__Your goal__
In the entries below, copy the text from the line containing "Stakeholders" through the line containing "CHIEF EXECUTIVE OFFICER". Substitute "Website" for each "Webside", keep everything else the same, and leave out the pictures.

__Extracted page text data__
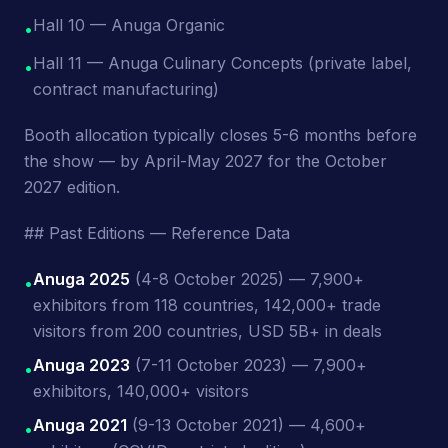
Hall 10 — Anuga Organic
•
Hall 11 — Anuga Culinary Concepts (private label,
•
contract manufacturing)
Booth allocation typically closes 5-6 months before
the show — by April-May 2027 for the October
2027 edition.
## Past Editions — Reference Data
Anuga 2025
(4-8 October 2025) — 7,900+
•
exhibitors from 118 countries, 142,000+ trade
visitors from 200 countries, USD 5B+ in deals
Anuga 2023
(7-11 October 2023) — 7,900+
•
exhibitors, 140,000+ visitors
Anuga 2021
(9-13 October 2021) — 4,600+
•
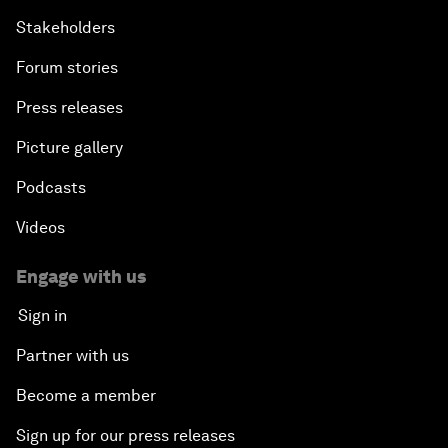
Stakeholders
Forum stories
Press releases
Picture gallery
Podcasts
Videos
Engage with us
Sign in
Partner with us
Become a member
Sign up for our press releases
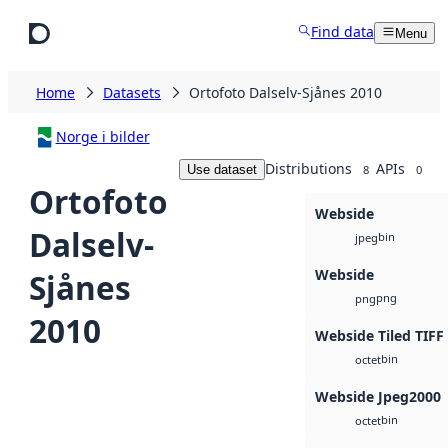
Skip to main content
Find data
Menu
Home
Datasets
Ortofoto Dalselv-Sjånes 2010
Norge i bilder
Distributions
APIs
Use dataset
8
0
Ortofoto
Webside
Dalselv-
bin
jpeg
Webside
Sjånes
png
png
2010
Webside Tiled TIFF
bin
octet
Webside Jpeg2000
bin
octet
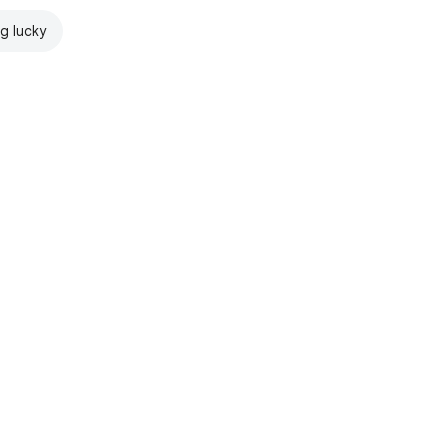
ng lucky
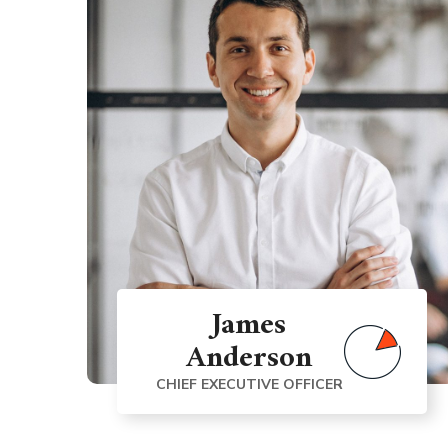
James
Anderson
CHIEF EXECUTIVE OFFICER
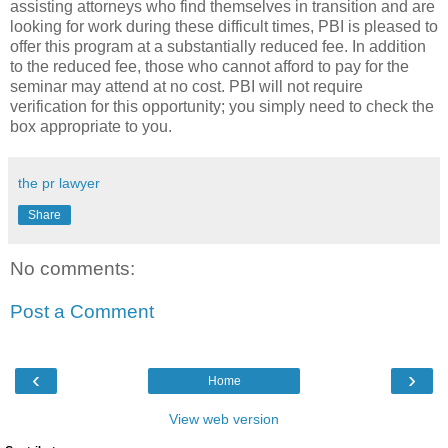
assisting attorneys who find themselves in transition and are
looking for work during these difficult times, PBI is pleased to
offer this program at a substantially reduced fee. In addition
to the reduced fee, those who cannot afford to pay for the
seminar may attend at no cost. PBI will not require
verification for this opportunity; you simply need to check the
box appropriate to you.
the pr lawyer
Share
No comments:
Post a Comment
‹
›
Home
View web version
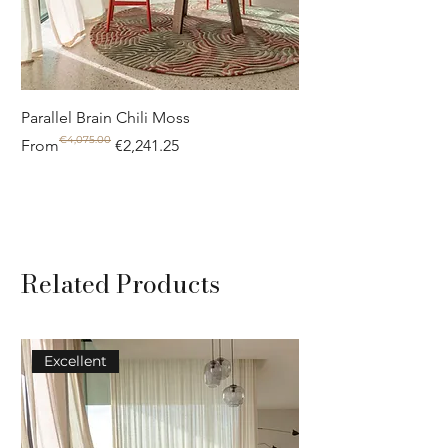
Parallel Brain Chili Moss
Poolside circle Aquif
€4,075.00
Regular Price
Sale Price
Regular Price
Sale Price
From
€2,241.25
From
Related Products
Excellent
* * *
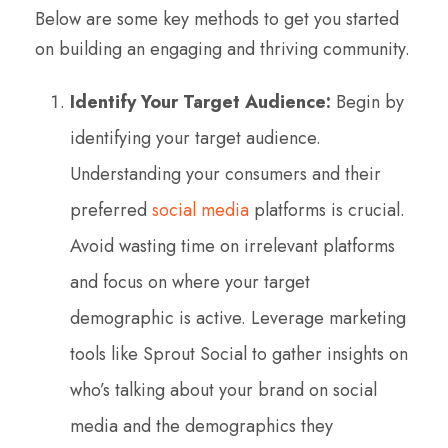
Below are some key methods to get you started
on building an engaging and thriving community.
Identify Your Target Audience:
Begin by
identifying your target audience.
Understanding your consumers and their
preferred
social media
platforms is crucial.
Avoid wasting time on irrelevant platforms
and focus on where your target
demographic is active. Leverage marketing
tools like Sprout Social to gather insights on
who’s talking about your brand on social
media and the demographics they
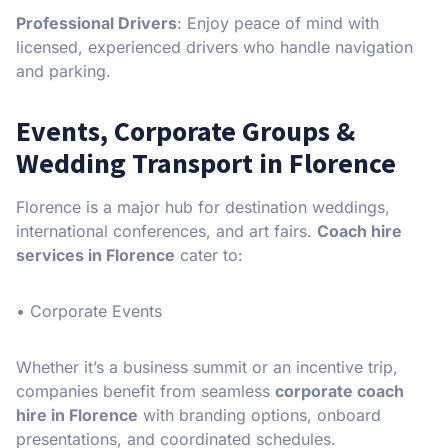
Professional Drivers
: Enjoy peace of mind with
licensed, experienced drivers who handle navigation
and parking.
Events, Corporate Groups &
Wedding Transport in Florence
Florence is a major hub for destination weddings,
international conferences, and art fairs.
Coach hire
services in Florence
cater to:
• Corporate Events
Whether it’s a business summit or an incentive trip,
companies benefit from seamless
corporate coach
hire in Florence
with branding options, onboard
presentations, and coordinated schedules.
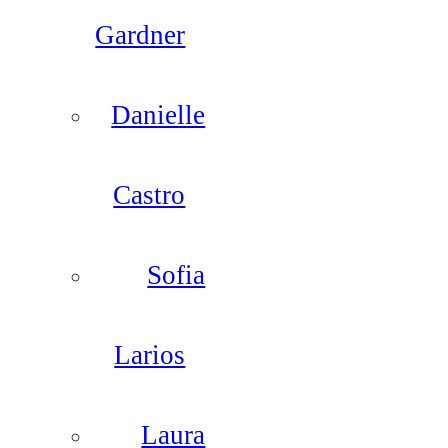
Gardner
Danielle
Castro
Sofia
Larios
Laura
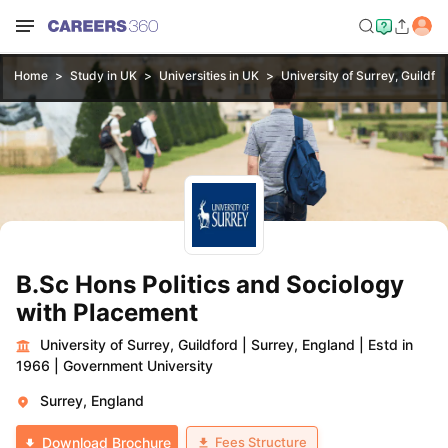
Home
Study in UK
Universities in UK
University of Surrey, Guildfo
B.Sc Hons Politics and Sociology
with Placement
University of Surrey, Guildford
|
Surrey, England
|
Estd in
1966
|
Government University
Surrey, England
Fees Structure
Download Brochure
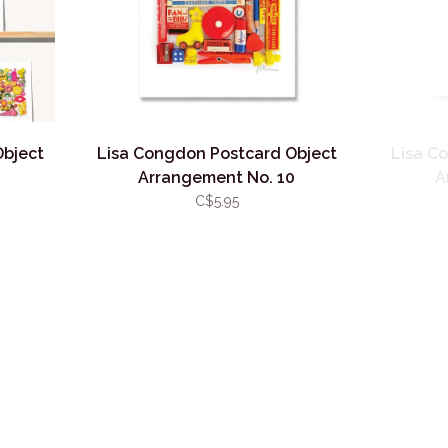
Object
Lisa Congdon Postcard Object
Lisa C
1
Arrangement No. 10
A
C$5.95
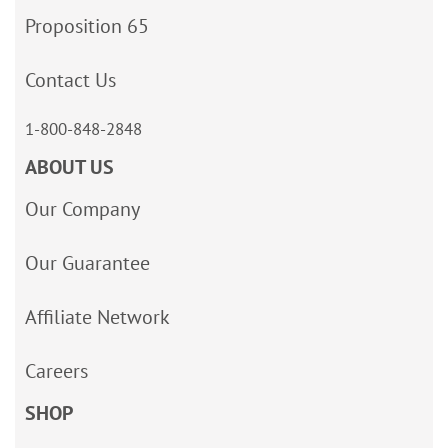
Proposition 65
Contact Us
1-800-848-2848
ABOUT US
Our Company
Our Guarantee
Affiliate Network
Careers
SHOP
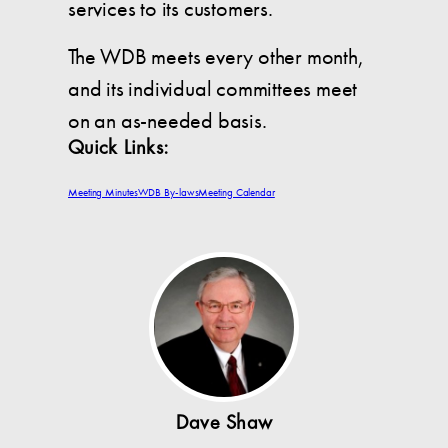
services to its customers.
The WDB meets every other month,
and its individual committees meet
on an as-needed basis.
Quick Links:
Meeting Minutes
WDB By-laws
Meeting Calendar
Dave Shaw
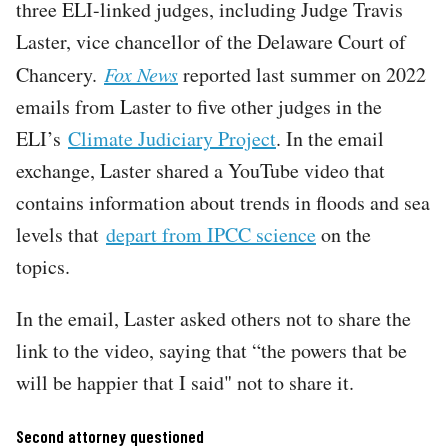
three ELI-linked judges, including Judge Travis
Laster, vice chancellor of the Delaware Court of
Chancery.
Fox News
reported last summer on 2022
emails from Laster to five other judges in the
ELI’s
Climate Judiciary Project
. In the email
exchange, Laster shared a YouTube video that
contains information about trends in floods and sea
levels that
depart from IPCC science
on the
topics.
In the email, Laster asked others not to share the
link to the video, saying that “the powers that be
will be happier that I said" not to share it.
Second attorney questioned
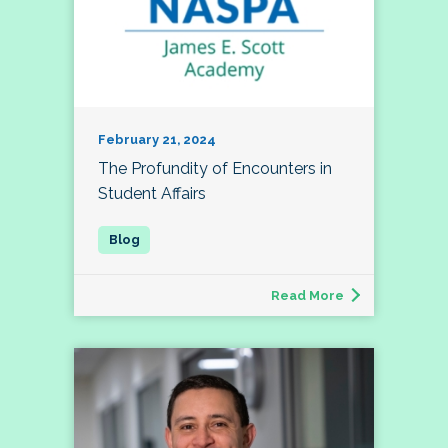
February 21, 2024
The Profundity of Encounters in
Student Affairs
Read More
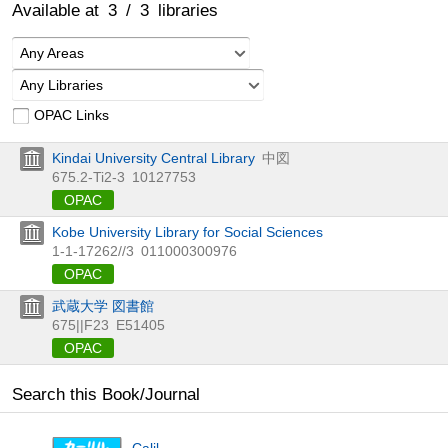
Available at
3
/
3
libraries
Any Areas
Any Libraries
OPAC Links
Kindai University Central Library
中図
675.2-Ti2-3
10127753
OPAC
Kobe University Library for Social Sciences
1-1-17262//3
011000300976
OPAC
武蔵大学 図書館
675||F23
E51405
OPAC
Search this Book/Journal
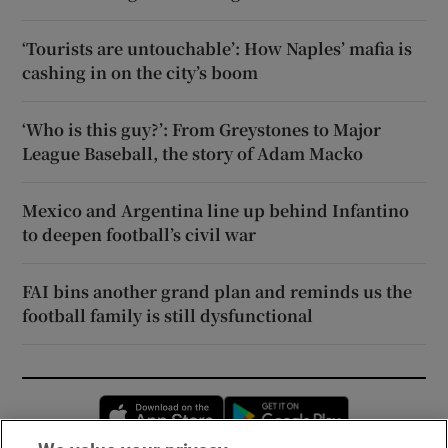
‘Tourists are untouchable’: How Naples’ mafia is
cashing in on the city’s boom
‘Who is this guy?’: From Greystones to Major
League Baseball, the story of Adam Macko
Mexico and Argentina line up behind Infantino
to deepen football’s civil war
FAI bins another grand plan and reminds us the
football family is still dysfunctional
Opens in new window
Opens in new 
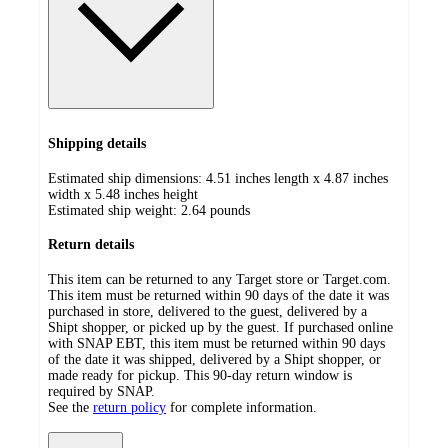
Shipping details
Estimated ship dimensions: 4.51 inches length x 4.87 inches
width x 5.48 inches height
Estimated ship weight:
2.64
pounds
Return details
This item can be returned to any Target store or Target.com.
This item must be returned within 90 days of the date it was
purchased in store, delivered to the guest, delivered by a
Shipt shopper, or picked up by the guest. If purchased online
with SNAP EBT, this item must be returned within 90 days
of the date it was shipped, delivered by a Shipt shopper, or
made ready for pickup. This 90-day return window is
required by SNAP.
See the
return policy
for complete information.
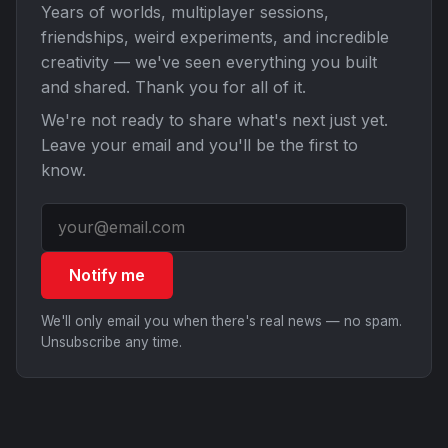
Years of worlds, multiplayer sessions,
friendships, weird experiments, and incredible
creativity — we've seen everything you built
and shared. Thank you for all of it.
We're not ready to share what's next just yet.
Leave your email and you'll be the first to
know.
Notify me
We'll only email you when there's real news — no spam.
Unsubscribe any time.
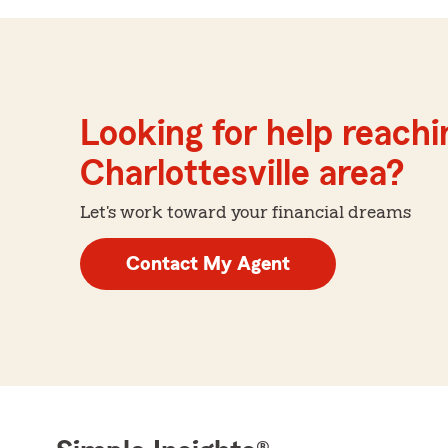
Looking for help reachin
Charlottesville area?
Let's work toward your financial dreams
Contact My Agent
==
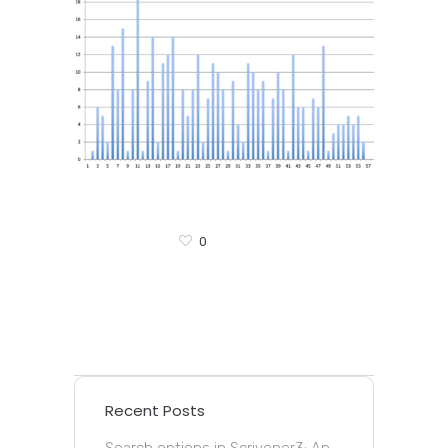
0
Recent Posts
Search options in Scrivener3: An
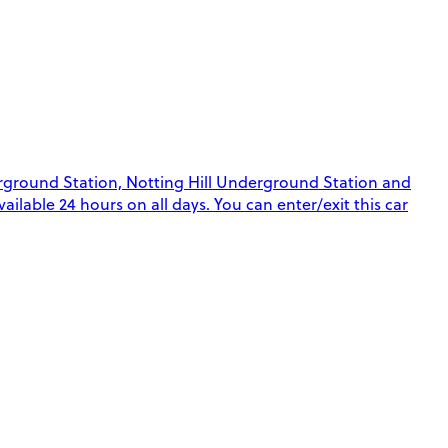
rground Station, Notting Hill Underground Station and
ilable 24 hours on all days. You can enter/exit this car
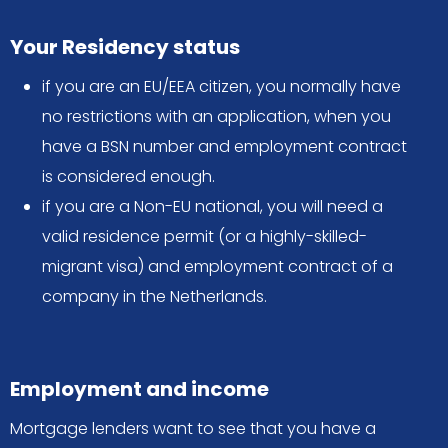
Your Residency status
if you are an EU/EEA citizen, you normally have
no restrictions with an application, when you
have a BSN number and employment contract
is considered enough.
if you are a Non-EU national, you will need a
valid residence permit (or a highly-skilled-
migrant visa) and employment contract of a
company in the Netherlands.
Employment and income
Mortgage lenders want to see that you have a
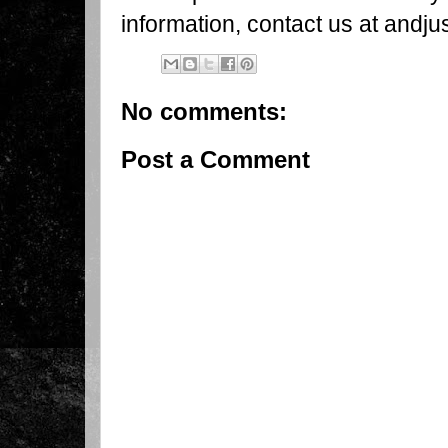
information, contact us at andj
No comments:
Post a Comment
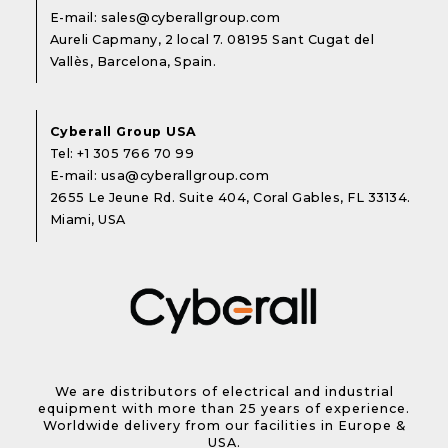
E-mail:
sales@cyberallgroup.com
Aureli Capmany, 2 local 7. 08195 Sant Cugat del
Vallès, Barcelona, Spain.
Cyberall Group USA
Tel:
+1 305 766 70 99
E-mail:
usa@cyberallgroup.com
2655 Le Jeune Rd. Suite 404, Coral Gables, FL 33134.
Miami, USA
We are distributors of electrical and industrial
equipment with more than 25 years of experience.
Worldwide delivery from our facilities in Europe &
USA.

__Output__
Stakeholders
Forum stories
Press releases
Picture gallery
Podcasts
Videos
Engage with us
Sign in
Partner with us
Become a member
Sign up for our press releases
Skip to main content
Find data
Menu
Home
Datasets
Ortofoto Dalselv-Sjånes 2010
Norge i bilder
Distributions
APIs
Use dataset
8
0
Ortofoto
Website
Dalselv-
bin
jpeg
Website
Sjånes
png
png
2010
Website Tiled TIFF
bin
octet
Website Jpeg2000
bin
octet
ng lucky
James
Anderson
CHIEF EXECUTIVE OFFICER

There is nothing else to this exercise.